# [What you need to do]
If a line below contains the string "Verwaltungsgericht", copy it out.

Data extracted from a collection
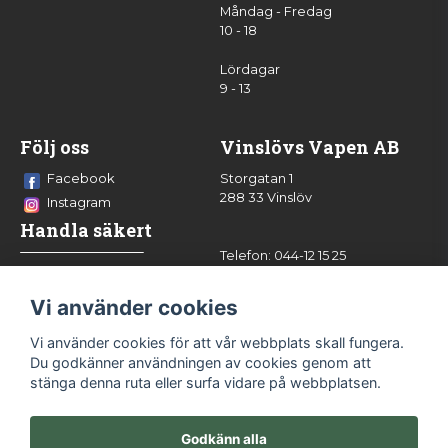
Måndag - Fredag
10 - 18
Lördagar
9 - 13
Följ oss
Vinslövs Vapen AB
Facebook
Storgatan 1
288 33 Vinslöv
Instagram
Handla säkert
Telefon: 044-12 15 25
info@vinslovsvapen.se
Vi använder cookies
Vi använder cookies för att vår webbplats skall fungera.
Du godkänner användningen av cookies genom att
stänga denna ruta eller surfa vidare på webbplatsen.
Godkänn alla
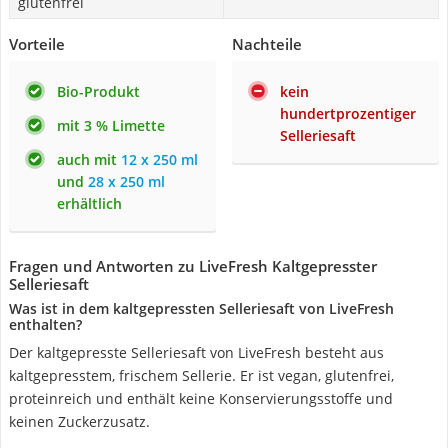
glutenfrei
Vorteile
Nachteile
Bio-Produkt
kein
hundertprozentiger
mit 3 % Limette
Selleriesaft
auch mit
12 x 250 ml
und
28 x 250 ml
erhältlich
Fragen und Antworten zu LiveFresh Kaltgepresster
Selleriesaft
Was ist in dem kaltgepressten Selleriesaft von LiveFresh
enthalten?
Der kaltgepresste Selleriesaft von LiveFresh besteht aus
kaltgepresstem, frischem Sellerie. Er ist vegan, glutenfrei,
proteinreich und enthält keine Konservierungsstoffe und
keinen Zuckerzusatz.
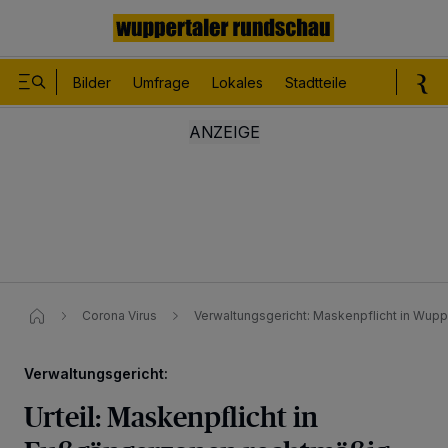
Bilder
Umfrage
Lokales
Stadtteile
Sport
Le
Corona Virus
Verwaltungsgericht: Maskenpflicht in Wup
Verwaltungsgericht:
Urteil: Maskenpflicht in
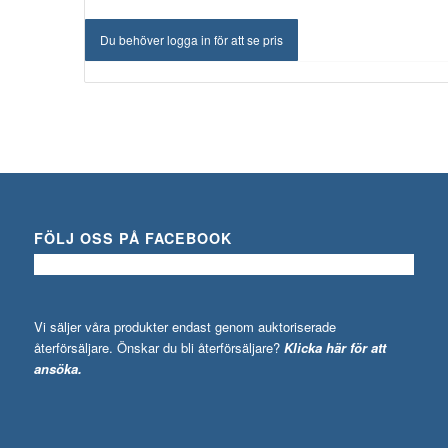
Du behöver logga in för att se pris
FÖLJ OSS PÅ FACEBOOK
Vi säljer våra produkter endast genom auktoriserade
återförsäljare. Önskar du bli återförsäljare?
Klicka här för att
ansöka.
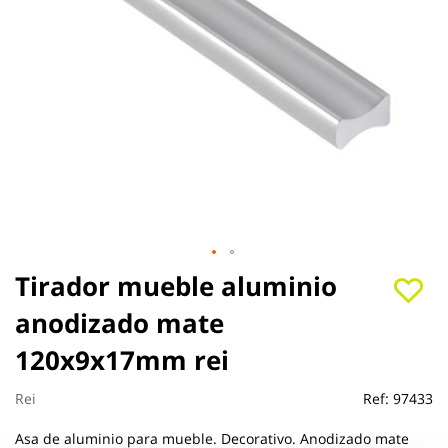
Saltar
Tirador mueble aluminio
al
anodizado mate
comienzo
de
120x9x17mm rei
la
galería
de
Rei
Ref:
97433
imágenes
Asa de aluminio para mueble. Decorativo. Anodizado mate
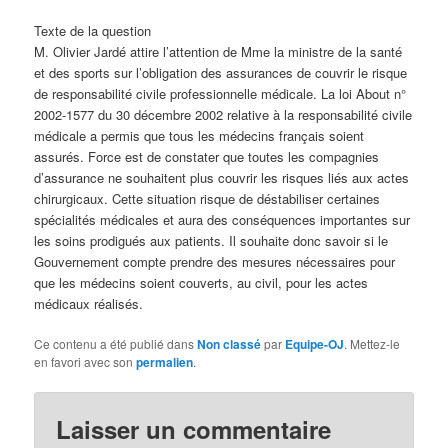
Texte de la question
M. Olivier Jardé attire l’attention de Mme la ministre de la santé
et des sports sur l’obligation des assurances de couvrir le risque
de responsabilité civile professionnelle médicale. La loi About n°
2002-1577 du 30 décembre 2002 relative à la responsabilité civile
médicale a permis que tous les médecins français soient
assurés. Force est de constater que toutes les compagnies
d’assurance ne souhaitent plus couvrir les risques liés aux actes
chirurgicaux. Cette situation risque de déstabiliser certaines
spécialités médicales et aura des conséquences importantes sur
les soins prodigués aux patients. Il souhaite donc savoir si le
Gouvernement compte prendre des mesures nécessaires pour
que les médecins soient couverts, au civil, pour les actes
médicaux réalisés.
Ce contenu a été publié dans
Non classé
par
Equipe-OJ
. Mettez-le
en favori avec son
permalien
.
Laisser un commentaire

# [Answer for the task]
Verwaltungsgericht: Maskenpflicht in Wup
Verwaltungsgericht:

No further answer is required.